Now, I’m not proposing this for St. John’s College (although I think it would work well in Catholic liberal arts colleges). But the idea of a coherent curriculum, oriented to engaging all of reality in an ordered way, with definite doctrinal content and essential intellectual habits – that’s what I’m proposing as an alternative, and as a criterion, of the life of the mind. I think that every candidate for “life of the mind” should be judged in its light. It’s an old Aristotelian thought: the telos defines the species, the end, the means, the finished specimen, lesser instantiations. Hitz’s was a bit too laissez-faire, and a bit too broad for me. She hoped people would become interested in “the Transcendent,” she even suggested they should, but I’d make the God-question an essential criterion of the life of the mind and of serious learning. And some others.
One more personal word in order to preface what I have to say about the need for political philosophy. As a Catholic Socratic, when I read a book I try to see the person at work in it, how she maps the world, her dominant passions, and the criteria of evaluation at work, either explicitly or tacitly, in the text. Here’s (part of) what I saw in Lost in Thought. My clues were Dr. Hitz’s self-description and her expressions of admiration for others when it came to political matters. Political philosophy itself was absent, so I need alternative indications.
Early on, she applied the phrase “Catholic anarchist” to herself. That self-identification came out in her admiring portrait of Dorothy Day, and in her explicit agreement with Day that the “case” against nuclear weapons is a “blinding moral truth.” Really? In a connected vein, I was struck by her extolling of Malcom X and not, say, Frederick Douglass, on race in America. Douglass had at least as admirable a life of learning, personal liberation, and addressing racial injustice as did “Detroit Red.” But he did so in a very different way.
Dr. Hitz calls both Malcom X and Dorothy Day “prophets” (or at least “prophetic”). While we’re told on good authority that a prophet is not without honor except in his own land, I’ve also read that there are false prophets. It seems that discernment is still called for. Or perhaps a gentler way of putting the point is that prophets and law need to coexist. Political philosophy can help in that regard, and keep each from growing rigid or crazy. It tells law about equity and the prophet about the natural order of things, or at least the hard-earned lessons of experience. Even within biblical thought, while Walter Brueggemann reduces Hebrew prophecy to acts of memory and imagination in order to fuel and justify his condemnations of “Babylon,” Joseph Ratzinger maintains that prophecy must be kept in contact with the logos inherent in creation.
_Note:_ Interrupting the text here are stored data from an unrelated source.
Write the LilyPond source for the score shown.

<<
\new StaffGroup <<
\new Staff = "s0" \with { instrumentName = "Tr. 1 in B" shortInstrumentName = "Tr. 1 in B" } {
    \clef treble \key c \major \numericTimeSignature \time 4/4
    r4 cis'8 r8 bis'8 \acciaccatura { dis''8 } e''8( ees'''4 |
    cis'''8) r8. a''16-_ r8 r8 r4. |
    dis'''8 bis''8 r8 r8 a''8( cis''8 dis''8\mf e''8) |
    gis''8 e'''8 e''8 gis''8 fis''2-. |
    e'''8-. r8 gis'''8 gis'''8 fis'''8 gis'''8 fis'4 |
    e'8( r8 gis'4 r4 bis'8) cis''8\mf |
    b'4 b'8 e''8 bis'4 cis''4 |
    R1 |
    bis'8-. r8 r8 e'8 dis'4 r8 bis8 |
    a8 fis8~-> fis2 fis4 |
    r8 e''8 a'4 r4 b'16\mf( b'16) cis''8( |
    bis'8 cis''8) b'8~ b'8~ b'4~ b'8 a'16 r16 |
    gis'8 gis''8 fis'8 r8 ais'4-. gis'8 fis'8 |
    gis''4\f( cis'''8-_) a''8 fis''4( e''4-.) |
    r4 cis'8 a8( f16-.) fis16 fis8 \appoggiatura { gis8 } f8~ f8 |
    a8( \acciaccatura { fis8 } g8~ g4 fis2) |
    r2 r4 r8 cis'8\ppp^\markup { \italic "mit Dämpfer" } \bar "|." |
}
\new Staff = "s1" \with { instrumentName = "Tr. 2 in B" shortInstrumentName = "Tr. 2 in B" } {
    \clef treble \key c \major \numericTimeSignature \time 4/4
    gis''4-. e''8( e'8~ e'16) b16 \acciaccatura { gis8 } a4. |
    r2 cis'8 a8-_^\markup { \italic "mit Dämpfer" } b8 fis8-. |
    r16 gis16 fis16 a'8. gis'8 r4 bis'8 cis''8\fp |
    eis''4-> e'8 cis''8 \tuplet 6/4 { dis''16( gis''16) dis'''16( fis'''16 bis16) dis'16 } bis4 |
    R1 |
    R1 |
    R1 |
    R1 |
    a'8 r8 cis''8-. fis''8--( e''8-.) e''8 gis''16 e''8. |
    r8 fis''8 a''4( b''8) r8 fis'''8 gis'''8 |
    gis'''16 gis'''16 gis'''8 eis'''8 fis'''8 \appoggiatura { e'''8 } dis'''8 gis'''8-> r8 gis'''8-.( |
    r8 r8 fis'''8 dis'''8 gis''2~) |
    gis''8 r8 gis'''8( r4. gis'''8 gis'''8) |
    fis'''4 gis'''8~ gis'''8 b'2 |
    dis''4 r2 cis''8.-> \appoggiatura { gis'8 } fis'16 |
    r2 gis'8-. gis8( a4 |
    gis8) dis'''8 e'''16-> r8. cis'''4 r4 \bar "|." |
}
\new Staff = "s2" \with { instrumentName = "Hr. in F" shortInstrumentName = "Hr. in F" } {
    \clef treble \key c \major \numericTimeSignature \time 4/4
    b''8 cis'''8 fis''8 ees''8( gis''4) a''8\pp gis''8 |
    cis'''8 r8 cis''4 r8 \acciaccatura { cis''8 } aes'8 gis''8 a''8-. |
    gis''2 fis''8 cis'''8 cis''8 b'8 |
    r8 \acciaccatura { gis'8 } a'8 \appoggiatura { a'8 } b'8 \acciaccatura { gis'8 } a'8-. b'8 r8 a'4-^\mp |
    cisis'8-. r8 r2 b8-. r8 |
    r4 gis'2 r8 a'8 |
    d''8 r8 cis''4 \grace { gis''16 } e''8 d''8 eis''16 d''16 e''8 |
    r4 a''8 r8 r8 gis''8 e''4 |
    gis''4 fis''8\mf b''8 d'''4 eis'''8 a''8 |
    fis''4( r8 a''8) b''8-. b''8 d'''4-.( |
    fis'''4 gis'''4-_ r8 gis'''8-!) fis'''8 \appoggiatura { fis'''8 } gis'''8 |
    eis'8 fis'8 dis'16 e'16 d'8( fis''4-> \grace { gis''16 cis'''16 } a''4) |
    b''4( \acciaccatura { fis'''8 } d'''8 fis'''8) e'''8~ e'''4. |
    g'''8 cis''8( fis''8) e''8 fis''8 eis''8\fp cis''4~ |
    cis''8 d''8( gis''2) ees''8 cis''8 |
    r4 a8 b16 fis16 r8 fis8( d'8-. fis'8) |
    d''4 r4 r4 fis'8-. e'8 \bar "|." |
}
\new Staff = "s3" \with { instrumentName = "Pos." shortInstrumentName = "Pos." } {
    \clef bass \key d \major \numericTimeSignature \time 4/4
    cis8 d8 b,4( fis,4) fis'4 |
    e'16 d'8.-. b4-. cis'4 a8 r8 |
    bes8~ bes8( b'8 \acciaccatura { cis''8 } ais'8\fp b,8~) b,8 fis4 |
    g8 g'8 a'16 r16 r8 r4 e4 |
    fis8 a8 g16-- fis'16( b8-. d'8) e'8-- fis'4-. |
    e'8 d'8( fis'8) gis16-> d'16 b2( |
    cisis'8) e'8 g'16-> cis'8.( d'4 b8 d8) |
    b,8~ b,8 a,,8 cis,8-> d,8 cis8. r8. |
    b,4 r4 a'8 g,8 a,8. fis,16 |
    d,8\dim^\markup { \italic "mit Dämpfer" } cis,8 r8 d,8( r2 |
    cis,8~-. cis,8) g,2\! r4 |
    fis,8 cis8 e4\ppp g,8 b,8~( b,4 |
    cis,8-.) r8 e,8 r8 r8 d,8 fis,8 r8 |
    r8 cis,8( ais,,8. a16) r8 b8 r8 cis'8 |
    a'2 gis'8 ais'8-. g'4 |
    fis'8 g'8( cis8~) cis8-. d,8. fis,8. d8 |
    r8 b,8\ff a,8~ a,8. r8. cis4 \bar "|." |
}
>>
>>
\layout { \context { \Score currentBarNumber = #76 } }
I think Ratzinger has the more biblical understanding, but, at the least, the two should be brought into dialogue with one another.
These things, as I said, are difficult and sensitive to talk about, and in Dr. Hitz’s case are likely bound up with ultimate matters – her (understanding of her) faith, her negative view of “the world” (drawn from Plato’s Cave? St. John’s Gospel? Augustine’s City of man?), and of the “cosmic force” of suffering and the Christian imperative of not ignoring it. Here, after extolling political philosophy, I’m compelled to acknowledge its limits. It can’t fully address everything raised by her deepest views. For that, we’d need philosophy and theology, and other venues.